Through the posts, Guy offered a detailed look at the turmoil and anxiety he’d experienced throughout the season while helping lead his team to five consecutive weeks as the country’s No. 1-ranked squad heading into the postseason, as well as ACC regular-season and conference tournament titles.

Externally, the 6’2, 175-pound Guy, with his wide smile, buzz haircut, and fair, freckled skin looked at ease, content. But internally, his emotional steadfastness was crumbling. And the death threats following the UMBC loss didn’t help.

Guy wrote the posts as both offering and explanation. When he hit publish, he felt nervous. College athletes, particularly star players at nationally ranked programs, rarely discuss or show how the attention, pressure, and scrutiny affect them.

“Playing basketball, you never get a second of privacy,” Guy says. “You’ve always got eyes on you, people are always saying something, negative or positive. You can say you don’t listen to it, but everyone does.”

For Guy, the process of learning to withstand the aftershock of last year’s abrupt ending reveals much of what elite college athletes often endure. In an era of 24-7 digital surveillance exacerbated by social media, fans invest themselves in athletes more directly than ever. And when those athletes falter, publicly or privately, they are beholden to more than themselves and their teammates.

Guy lives that reality each day. But this season — unlike the last — he feels prepared to face it.

Kyle Guy UMBC loss
Getty Images
Kyle Guy (center) exits the court after Virginia’s 74-54 loss to UMBC during the first round of the 2018 NCAA Men’s Basketball Tournament.

▶ PROBLEM STATEMENT
According to the Kyle Guy passage, for how many consecutive weeks was Guy's team the country's No. 1-ranked squad heading into the postseason? Use only the Kyle Guy passage.

[Stored records]
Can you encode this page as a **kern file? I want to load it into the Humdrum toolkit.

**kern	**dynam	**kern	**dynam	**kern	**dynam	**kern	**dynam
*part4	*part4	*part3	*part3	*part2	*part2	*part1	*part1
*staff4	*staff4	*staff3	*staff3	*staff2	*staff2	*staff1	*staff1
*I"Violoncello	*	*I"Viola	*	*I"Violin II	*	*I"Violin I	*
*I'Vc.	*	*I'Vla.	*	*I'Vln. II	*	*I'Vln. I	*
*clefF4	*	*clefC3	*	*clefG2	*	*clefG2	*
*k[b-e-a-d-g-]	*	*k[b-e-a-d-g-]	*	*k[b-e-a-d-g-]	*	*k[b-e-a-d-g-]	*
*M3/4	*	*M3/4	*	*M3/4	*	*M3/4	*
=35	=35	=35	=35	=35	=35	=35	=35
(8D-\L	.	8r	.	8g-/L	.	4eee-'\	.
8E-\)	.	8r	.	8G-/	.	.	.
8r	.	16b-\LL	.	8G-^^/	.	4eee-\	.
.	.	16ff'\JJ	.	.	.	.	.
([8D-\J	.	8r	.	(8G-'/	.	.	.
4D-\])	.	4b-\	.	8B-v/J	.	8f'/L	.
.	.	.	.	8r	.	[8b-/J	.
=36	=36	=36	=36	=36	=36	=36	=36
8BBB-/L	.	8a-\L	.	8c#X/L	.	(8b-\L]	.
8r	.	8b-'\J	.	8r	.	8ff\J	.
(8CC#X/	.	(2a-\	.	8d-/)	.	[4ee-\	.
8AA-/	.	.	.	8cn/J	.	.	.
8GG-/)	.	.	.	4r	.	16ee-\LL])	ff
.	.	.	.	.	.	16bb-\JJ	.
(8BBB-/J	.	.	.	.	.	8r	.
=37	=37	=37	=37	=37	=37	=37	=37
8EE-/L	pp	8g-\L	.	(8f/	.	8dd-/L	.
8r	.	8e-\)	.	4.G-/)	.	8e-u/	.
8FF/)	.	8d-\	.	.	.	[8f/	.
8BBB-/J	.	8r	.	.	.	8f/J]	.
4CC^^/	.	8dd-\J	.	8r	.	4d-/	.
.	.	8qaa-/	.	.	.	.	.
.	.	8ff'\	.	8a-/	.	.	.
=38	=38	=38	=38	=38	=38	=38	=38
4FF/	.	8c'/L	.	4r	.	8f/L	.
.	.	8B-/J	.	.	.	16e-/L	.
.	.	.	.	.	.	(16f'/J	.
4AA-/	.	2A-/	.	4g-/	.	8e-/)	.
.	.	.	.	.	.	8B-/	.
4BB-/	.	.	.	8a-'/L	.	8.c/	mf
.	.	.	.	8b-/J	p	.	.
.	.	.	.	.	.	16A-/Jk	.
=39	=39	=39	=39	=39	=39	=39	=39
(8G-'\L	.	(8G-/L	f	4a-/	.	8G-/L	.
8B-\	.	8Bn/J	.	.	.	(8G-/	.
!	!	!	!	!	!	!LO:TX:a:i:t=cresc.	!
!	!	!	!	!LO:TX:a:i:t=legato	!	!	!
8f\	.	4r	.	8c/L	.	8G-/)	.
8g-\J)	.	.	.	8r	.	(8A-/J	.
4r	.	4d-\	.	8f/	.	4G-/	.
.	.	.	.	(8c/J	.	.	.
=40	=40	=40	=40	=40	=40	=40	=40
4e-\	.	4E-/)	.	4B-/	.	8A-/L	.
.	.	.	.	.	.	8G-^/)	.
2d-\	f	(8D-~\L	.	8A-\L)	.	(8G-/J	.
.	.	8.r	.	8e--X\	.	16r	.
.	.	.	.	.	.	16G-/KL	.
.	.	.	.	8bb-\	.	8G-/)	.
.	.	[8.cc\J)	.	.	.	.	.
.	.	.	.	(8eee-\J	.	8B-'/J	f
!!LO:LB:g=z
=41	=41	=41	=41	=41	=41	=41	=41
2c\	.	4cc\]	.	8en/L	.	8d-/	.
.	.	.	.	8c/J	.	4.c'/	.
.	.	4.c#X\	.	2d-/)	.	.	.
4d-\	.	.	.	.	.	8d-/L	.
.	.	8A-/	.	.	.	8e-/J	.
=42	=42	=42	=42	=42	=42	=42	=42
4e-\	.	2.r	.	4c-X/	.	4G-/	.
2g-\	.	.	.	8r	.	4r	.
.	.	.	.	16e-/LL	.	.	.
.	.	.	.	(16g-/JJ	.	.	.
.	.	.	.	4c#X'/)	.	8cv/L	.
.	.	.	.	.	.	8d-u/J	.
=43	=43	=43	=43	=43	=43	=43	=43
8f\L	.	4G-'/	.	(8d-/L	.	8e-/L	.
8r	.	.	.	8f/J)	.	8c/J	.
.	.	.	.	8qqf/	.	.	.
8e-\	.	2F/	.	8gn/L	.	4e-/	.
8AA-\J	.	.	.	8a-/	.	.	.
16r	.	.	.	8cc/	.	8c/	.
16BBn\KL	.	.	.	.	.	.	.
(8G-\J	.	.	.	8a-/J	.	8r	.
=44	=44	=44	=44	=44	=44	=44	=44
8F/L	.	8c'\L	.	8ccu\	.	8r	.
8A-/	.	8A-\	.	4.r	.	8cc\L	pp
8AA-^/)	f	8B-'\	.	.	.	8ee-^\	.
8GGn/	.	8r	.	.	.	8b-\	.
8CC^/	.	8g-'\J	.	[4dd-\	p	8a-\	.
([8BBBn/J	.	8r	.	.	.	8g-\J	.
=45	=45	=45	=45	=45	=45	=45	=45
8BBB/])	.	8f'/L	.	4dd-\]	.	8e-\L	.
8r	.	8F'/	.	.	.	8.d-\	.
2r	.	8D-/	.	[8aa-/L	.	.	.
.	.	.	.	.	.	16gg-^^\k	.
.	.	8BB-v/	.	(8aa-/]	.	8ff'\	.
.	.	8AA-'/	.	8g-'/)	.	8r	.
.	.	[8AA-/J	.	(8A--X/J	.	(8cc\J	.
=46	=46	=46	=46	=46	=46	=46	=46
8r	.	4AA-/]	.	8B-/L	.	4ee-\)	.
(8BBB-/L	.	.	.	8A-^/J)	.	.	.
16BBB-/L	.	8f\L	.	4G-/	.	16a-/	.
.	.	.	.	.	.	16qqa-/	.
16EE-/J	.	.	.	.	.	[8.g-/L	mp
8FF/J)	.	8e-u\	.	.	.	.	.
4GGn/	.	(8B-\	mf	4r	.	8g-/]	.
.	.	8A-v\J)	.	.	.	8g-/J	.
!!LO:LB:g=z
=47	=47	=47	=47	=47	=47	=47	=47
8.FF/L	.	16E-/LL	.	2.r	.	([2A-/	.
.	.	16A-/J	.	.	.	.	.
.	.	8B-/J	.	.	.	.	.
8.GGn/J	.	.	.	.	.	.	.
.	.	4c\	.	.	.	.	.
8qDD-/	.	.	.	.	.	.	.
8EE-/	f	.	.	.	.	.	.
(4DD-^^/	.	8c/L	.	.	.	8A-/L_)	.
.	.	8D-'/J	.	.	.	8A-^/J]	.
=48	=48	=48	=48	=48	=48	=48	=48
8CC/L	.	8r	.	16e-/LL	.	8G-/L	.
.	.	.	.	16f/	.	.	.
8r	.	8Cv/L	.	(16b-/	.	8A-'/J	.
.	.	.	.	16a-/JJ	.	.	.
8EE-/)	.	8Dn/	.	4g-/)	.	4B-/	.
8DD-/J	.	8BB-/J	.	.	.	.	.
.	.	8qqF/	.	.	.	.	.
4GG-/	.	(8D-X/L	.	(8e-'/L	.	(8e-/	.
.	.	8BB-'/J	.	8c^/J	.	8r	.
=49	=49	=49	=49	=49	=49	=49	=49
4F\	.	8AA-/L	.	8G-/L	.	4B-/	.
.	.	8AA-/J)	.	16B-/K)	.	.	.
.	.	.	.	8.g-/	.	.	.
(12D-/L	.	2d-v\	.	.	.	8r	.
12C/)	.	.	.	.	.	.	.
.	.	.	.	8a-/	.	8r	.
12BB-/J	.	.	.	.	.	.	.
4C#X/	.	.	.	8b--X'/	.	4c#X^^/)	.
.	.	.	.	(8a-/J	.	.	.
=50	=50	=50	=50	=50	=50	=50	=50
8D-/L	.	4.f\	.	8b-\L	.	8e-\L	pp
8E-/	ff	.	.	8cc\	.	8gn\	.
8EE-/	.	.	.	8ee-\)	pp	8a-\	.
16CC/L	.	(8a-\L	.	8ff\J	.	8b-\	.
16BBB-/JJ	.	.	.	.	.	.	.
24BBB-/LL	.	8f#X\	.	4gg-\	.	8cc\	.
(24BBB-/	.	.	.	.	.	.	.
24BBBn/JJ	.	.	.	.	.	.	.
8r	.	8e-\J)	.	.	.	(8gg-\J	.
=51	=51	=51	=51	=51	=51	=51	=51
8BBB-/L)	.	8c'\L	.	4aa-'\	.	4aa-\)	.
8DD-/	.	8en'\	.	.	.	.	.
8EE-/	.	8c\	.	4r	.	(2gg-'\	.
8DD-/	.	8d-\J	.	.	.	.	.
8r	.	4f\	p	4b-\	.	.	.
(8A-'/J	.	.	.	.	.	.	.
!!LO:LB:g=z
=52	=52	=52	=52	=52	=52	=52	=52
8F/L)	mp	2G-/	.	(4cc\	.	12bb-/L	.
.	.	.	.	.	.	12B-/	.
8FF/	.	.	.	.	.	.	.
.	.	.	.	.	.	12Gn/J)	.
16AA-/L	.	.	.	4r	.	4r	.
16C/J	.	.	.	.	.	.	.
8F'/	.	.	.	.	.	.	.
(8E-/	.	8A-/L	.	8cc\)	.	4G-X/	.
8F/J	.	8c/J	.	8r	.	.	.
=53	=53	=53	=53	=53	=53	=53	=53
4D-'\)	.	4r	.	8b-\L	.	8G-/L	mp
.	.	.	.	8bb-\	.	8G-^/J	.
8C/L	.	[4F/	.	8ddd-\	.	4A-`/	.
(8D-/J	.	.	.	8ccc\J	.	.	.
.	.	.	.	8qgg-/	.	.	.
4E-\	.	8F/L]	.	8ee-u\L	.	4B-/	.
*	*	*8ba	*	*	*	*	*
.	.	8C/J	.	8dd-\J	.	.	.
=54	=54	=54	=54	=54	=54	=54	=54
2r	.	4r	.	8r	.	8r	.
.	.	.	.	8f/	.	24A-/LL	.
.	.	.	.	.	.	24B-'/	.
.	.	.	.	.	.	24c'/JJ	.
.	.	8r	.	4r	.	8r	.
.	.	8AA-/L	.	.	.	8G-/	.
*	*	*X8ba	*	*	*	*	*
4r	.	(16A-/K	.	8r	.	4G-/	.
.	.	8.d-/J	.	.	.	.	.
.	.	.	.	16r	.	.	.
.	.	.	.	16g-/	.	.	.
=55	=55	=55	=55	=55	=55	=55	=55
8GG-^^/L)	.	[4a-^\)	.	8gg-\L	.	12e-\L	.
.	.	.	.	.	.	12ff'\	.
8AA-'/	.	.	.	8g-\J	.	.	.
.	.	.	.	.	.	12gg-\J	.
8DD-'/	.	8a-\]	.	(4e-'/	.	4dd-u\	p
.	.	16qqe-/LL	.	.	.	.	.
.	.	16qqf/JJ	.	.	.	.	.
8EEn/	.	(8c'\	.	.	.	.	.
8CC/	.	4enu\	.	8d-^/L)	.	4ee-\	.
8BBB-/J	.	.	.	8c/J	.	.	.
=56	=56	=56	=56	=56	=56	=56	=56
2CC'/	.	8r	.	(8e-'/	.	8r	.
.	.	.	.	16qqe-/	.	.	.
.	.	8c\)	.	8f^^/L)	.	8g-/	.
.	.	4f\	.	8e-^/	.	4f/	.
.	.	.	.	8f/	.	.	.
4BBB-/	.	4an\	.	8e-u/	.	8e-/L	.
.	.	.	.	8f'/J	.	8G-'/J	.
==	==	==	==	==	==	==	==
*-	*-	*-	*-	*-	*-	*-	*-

▶ OUTPUT FOR THIS TASK
Five consecutive weeks.